_WHAT TO PRODUCE:_
Swap "tevreden" for "blij" wherever it occurs in the records below, and write out all their lines again with nothing else changed. Leave the pictures out of your answer.

─── DATA FOR THIS EXERCISE ───

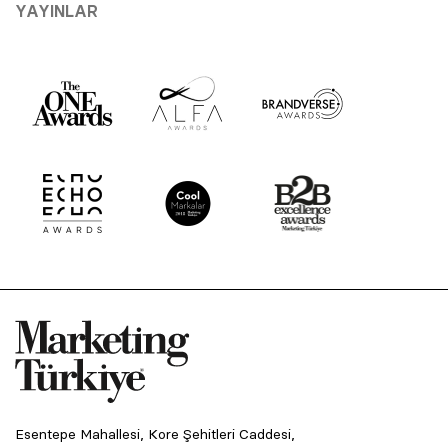
YAYINLAR
Esentepe Mahallesi, Kore Şehitleri Caddesi,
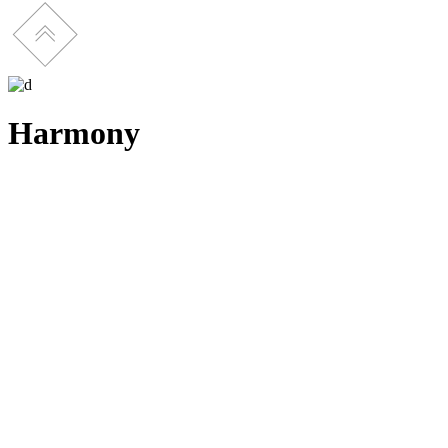
Harmony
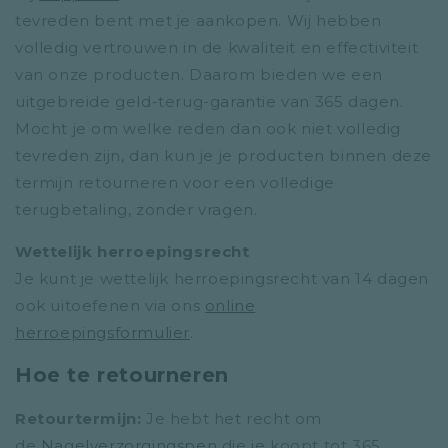
tevreden bent met je aankopen. Wij hebben
volledig vertrouwen in de kwaliteit en effectiviteit
van onze producten. Daarom bieden we een
uitgebreide geld-terug-garantie van 365 dagen.
Mocht je om welke reden dan ook niet volledig
tevreden zijn, dan kun je je producten binnen deze
termijn retourneren voor een volledige
terugbetaling, zonder vragen.
Wettelijk herroepingsrecht
Je kunt je wettelijk herroepingsrecht van 14 dagen
ook uitoefenen via ons
online
herroepingsformulier
.
Hoe te retourneren
Retourtermijn:
Je hebt het recht om
de
Nagelverzorgingspen
die je koopt tot 365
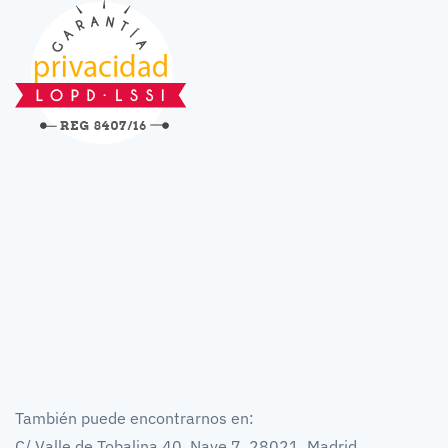
También puede encontrarnos en:
C/ Valle de Tobalina 40, Nave 7, 28021, Madrid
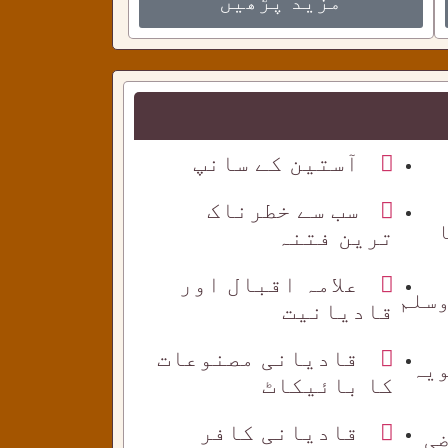
مزید پڑھیں
آستین کے سانپ
سب سے خطرناک
ترین فتنہ
علامہ اقبال اور
وسلم
قادیانیت
قادیانی مصنوعات
ویہ
کا بائیکاٹ
قادیانی کافر
ضی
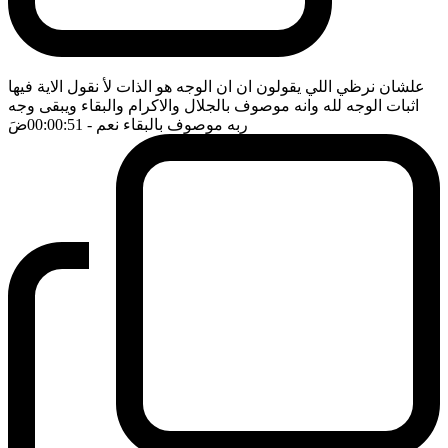
علشان نرظي اللي يقولون ان ان الوجه هو الذات لأ نقول الاية فيها
اثبات الوجه لله وانه موصوف بالجلال والاكرام والبقاء ويبقى وجه
ربه موصوف بالبقاء نعم
- 00:00:51
ضَ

───

_ANSWER TO THE EXERCISE:_
YAYINLAR
Esentepe Mahallesi, Kore Şehitleri Caddesi,
Harmony
blij bent met je aankopen. Wij hebben
volledig vertrouwen in de kwaliteit en effectiviteit
van onze producten. Daarom bieden we een
uitgebreide geld-terug-garantie van 365 dagen.
Mocht je om welke reden dan ook niet volledig
blij zijn, dan kun je je producten binnen deze
termijn retourneren voor een volledige
terugbetaling, zonder vragen.
Wettelijk herroepingsrecht
Je kunt je wettelijk herroepingsrecht van 14 dagen
ook uitoefenen via ons
online
herroepingsformulier
.
Hoe te retourneren
Retourtermijn:
Je hebt het recht om
de
Nagelverzorgingspen
die je koopt tot 365
También puede encontrarnos en:
C/ Valle de Tobalina 40, Nave 7, 28021, Madrid
مزید پڑھیں
آستین کے سانپ
سب سے خطرناک
ترین فتنہ
علامہ اقبال اور
وسلم
قادیانیت
قادیانی مصنوعات
ویہ
کا بائیکاٹ
قادیانی کافر
ضی
علشان نرظي اللي يقولون ان ان الوجه هو الذات لأ نقول الاية فيها
اثبات الوجه لله وانه موصوف بالجلال والاكرام والبقاء ويبقى وجه
ربه موصوف بالبقاء نعم
- 00:00:51
ضَ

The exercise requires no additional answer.